ISSN: 1391 - 0531
Sunday, August 26, 2007
Vol. 42 - No 13
Financial Times  

Savings, tax, and economic growth

By Dinesh Ranasinghe

The economic growth of a nation is largely attributed to the level of savings. Prof Raghuram G. Rajan, Professor of Finance at the University of Chicago, USA delivering the Guest speech on ‘Foreign Capital for Economic Growth in Developing Countries’ at the 57th Anniversary of the Central Bank of Sri Lanka reiterated the importance of domestic savings. Unfortunately this is hampered by burdening a tax on interest earnings as savings result in investment and investment results in economic growth. However, the government has imposed a withholding tax on the interest earned on savings accounts and fixed deposits.

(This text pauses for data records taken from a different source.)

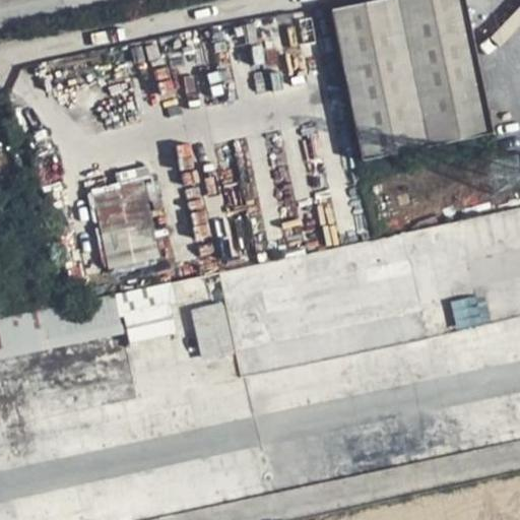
[(463,0),(390,0),(333,11),(365,160),(493,135),(463,0)]
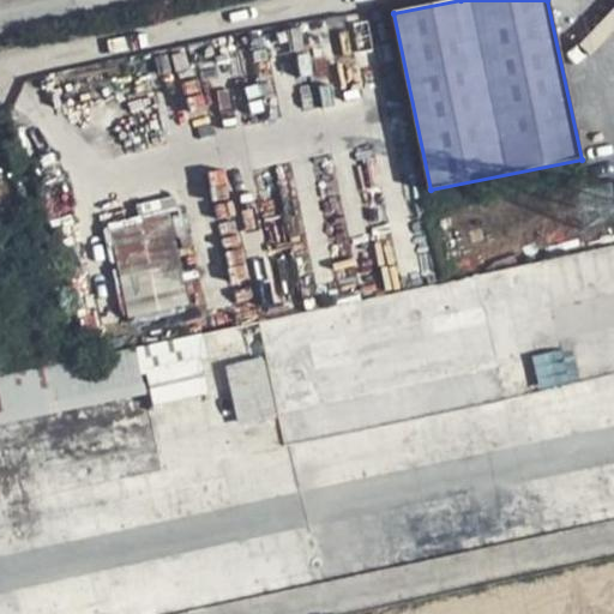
[(176,206),(108,218),(127,318),(196,305),(176,206)]
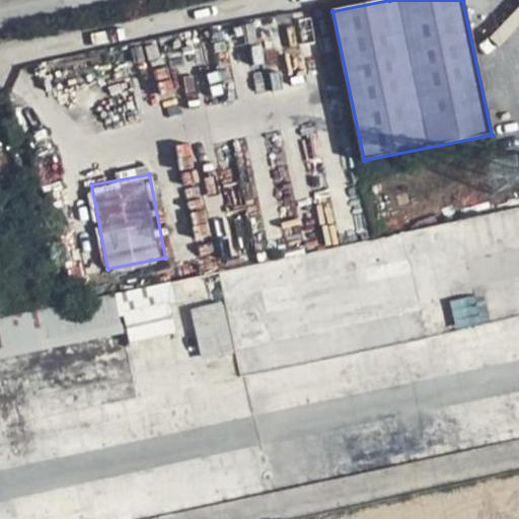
[(463,248),(458,223),(405,234),(411,260),(463,248)]
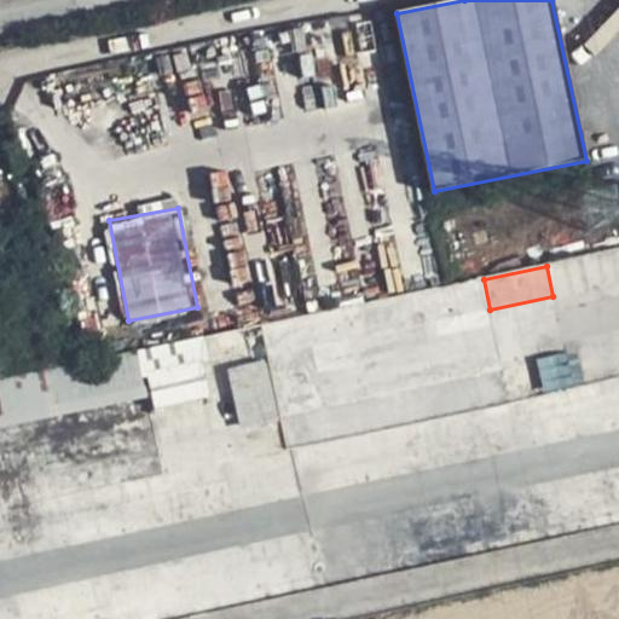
[(490,310),(484,279),(262,328),(283,429),(278,431),(282,452),(509,404),(499,357),(492,323),(490,310)]
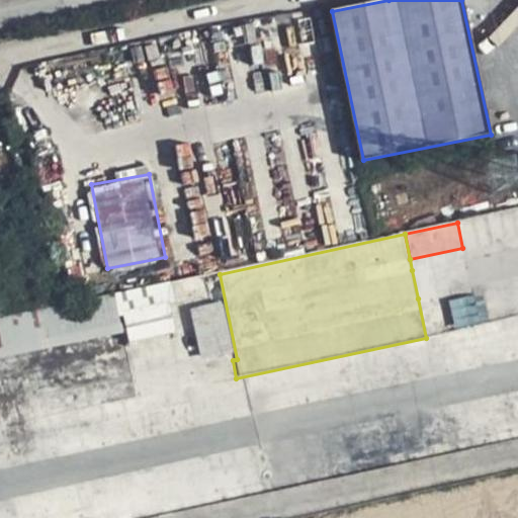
[(430,296),(424,267),(412,270),(418,298),(430,296)]
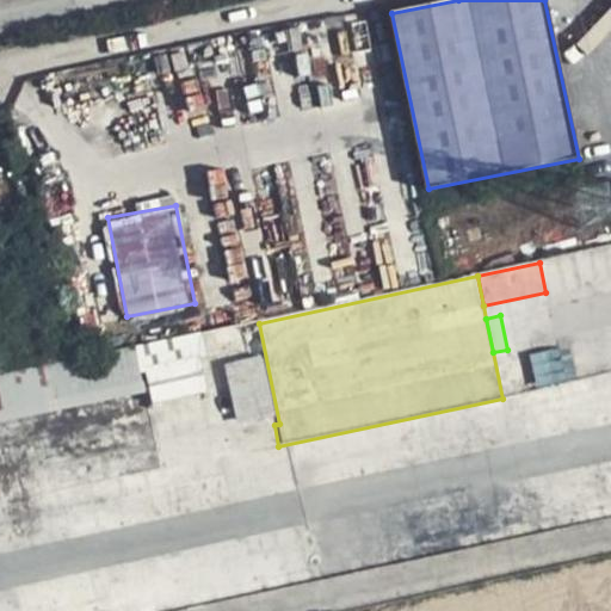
[(0,469),(59,457),(65,489),(161,469),(136,349),(0,377),(0,469)]
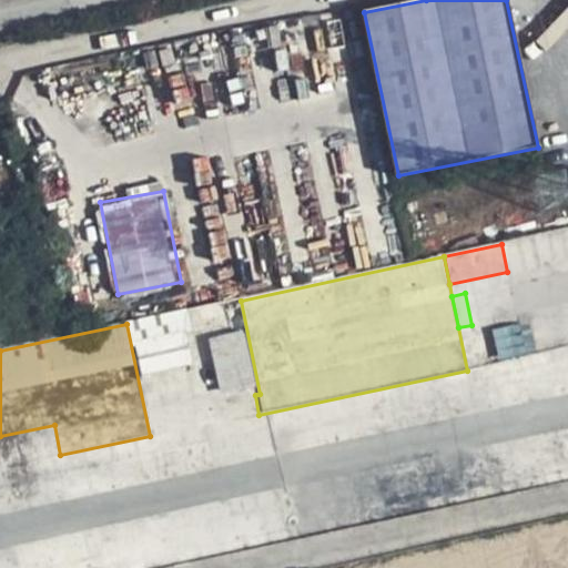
[(254,387),(243,333),(217,338),(224,366),(221,367),(226,393),(254,387)]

In developed nations savings are encouraged by making deposits in savings accounts tax deductible when arriving at the assessable income. That is, whatever deposits made in savings accounts are deducted in arriving at the taxable income of an individual. The result being the increase in savings due to two motives; earning interest and less tax paid. Many countries which have implemented such a system however collect tax upon liquidation/withdrawal of such tax exempted savings.

These two motives should encourage people to save more and the funds should be directed to investments. The investments would create more jobs and result in economic growth. This would also be an answer for the current lack of funds and over dependence on foreign direct investments.

However, the increase in savings does not always correspond to an increase in investment. If savings are stashed in a mattress or otherwise not deposited in a financial intermediary like a bank there is no chance for these savings to be recycled as investments by businesses. This means that savings may increase without an increase in investments.

However, the positive effects of such a reform cannot be expected in the short term. People should be educated on the benefits of such a system. From a Sri Lankan context there are three main pitfalls in implementing such a system; i.e. lack of government backing due to loss of tax revenue in the short run, less tax payers (only private sector employees are paying tax) and saving not materializing in investment. Though government would lose tax revenue in the short term, once savings result in investments the tax revenue would grow.

To increase the number of taxpayers and to make sure monies in savings deposits go into investments current policies should be reformed, for instance (extreme, yet called for) government employees income should be increased and then taxed to make the net/real income the same.